=== What is being asked ===
Return the records exactly, from the first line through the "histopathology image of" line.

Collected data entries:
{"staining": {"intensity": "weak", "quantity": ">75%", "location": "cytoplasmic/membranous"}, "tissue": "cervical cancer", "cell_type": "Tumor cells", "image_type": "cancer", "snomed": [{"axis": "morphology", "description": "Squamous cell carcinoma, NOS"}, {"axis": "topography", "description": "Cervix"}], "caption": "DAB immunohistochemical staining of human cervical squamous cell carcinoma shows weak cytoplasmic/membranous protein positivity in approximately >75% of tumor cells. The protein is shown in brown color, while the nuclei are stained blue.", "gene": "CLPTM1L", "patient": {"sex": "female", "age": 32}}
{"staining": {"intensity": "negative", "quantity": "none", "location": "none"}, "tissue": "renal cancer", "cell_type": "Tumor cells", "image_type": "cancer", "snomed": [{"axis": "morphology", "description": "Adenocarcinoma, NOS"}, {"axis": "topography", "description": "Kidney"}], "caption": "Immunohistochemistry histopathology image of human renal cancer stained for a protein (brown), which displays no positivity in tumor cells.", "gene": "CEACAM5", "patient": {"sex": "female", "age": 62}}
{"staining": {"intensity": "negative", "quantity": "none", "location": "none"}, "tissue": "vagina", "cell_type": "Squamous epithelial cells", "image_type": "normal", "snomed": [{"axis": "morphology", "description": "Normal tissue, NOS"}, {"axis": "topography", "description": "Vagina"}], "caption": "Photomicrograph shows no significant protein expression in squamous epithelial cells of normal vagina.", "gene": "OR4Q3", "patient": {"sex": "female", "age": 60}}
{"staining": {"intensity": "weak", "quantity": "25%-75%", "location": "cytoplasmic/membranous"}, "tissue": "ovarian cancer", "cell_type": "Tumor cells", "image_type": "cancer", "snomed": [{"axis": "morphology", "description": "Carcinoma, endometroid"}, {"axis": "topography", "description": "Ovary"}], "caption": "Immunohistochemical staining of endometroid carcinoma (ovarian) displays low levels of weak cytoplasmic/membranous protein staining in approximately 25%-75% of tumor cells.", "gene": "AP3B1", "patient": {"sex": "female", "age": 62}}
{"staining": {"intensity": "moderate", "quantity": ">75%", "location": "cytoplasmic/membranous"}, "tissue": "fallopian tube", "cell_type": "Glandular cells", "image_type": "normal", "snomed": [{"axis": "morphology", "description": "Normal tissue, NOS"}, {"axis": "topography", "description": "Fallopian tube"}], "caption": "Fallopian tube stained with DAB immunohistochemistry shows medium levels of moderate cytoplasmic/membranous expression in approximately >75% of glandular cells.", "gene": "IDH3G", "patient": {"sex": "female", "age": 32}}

=== Answer for the task ===
{"staining": {"intensity": "weak", "quantity": ">75%", "location": "cytoplasmic/membranous"}, "tissue": "cervical cancer", "cell_type": "Tumor cells", "image_type": "cancer", "snomed": [{"axis": "morphology", "description": "Squamous cell carcinoma, NOS"}, {"axis": "topography", "description": "Cervix"}], "caption": "DAB immunohistochemical staining of human cervical squamous cell carcinoma shows weak cytoplasmic/membranous protein positivity in approximately >75% of tumor cells. The protein is shown in brown color, while the nuclei are stained blue.", "gene": "CLPTM1L", "patient": {"sex": "female", "age": 32}}
{"staining": {"intensity": "negative", "quantity": "none", "location": "none"}, "tissue": "renal cancer", "cell_type": "Tumor cells", "image_type": "cancer", "snomed": [{"axis": "morphology", "description": "Adenocarcinoma, NOS"}, {"axis": "topography", "description": "Kidney"}], "caption": "Immunohistochemistry histopathology image of human renal cancer stained for a protein (brown), which displays no positivity in tumor cells.", "gene": "CEACAM5", "patient": {"sex": "female", "age": 62}}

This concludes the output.